В субботу 15 мая Ульрика Майнхоф была захоронена на протестантском кладбище церкви св. Троицы в районе Мариендорфа. Ни приемная мать, ни дочери не проводили ее, но за гробом шли четыре тысячи, многие в масках. Проводили ее и студенческие демонстрации — в ФРГ, Франции, Италии: часть молодежи поняла самоубийство как завещанный им последний протест против несправедливости и бесчеловечности.

Нет, она не была ни справедливой, ни человечной, — пишет Беккер. — И не в том корни ее поступка. Не правы и те, кто думает, что, осознав свою вину, она сама покарала себя. Моральный абсолютизм делает человека неспособным к самоанализу.

Это просто последнее, что оставалось ей: мученическая смерть.

Не найдя ни интеллектуальной опоры, ни личного счастья, она попала под влияние тех, кто мог на время утолить ее жажду «слияния».

Таков окончательный приговор английской писательницы «детям Гитлера». «Моральный абсолютизм», «догматический моральный идеализм» — вот, по Беккер, общие черты вождя национал-социализма и «королевы бандитов», считавшей себя и своих товарищей «коммунистами в лучшем смысле этого слова». Да, признает Беккер, в Ульрике Майнхоф не было ни властности, ни деспотизма.
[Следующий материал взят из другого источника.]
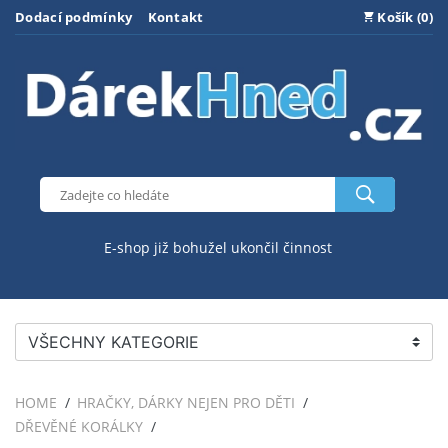
Dodací podmínky
Kontakt
Košík (0)
E-shop již bohužel ukončil činnost
VŠECHNY KATEGORIE
HOME
HRAČKY, DÁRKY NEJEN PRO DĚTI
DŘEVĚNÉ KORÁLKY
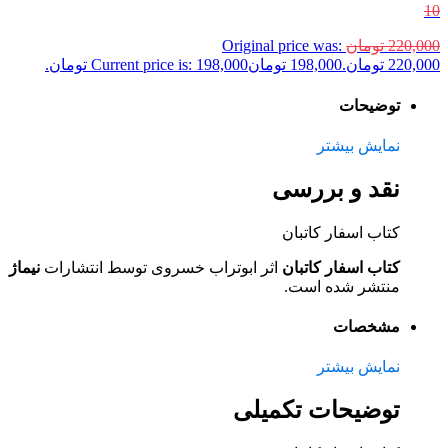
10
220,000
تومان
Original price was:
220,000 تومان.
198,000
تومان
Current price is: 198,000 تومان.
توضیحات
نمایش بیشتر
نقد و بررسی
کتاب اسفار کاتبان
کتاب اسفار کاتبان
اثر ابوتراب خسروی توسط انتشارات
نیماژ
منتشر شده است.
مشخصات
نمایش بیشتر
توضیحات تکمیلی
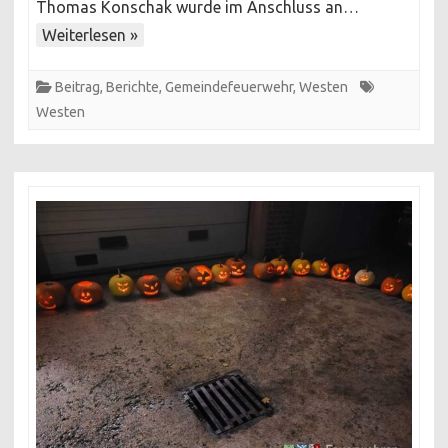
der
Thomas Konschak wurde im Anschluss an…
Ortsfeuerwehr
Weiterlesen »
Westen
Beitrag
,
Berichte
,
Gemeindefeuerwehr
,
Westen
Westen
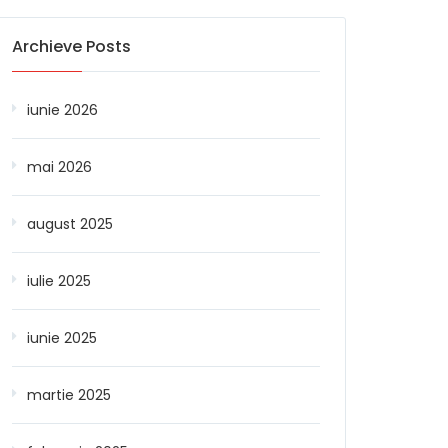
Archieve Posts
iunie 2026
mai 2026
august 2025
iulie 2025
iunie 2025
martie 2025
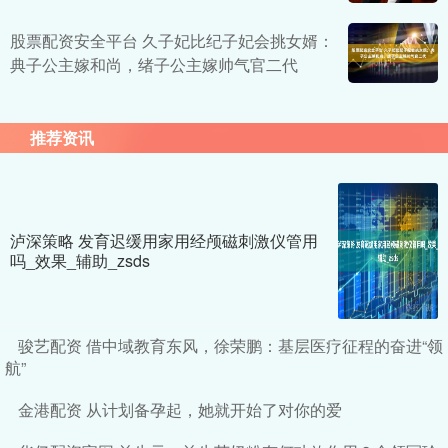
股票配资安全平台 久子妃比纪子妃会挑女婿：
典子公主嫁和尚，绪子公主嫁帅气官二代
推荐资讯
泸深策略 发育迟缓用家用经颅磁刺激仪管用
吗_效果_辅助_zsds
骏艺配资 借中域教育东风，徐荣鹏：基层医疗征程的奋进“领
航”
金港配资 从计划备孕起，她就开始了对你的爱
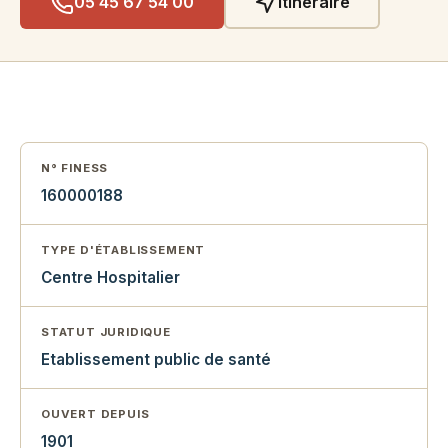
05 45 67 54 00
Itinéraire
N° FINESS
160000188
TYPE D'ÉTABLISSEMENT
Centre Hospitalier
STATUT JURIDIQUE
Etablissement public de santé
OUVERT DEPUIS
1901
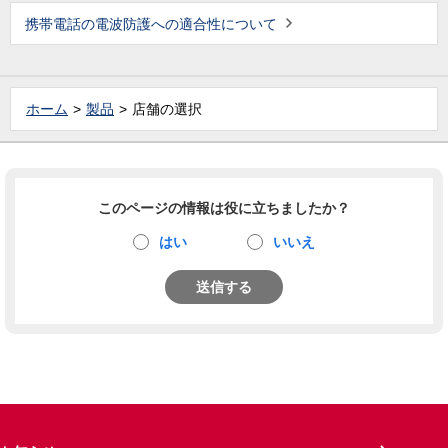
携帯電話の電波防護への適合性について
ホーム
製品
店舗の選択
このページの情報は役に立ちましたか？
はい
いいえ
送信する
Но это не существенно. Важна их общая ненависть к действительности, отвращение ко всему, что укореняет человека в ней: здравому смыслу, компромиссам, практичности, реалистичности; важна органическая неспособность к социальной жизни, компенсируемая абстрактным критическим пафосом.

«Терроризм — это театр»

Помещая это определение в заглавие первой главы своей книги о терроризме, Добсон и Пейн спрашивают: А как еще объяснить убийство людей, стоящих вне той политической игры, в которую столь своеобразно вошли террористы? Заложников берут ради выкупа, врагов убивают из мести, провокаторов и предателей — в наказание и назидание. Но внезапно, без предупреждения, пролитая невинная кровь? Если проливший — не садист, не наемный убийца, не психопат, — что это значит?

Ответ они находят в словах «одного старого араба» по поводу террористического акта на Олимпийских играх в Мюнхене. «Спорт — вот ваша религия, — заговорил старый араб, лаская прижавшуюся к ногам внучку. — Кто из вас не переключит программу с нашей кровавой драмы на хоккей или бокс? Вот почему нам пришлось принести жертвы вашим спортивно-телевизионным богам, принести их торжественно, на самой священной церемонии вашей религии — Олимпийских играх, — чтобы привлечь к себе внимание. И боги услышали наши молитвы — теперь вы смотрите и на эти зрелища».

Начала — разные, конец — один, — комментирует автор.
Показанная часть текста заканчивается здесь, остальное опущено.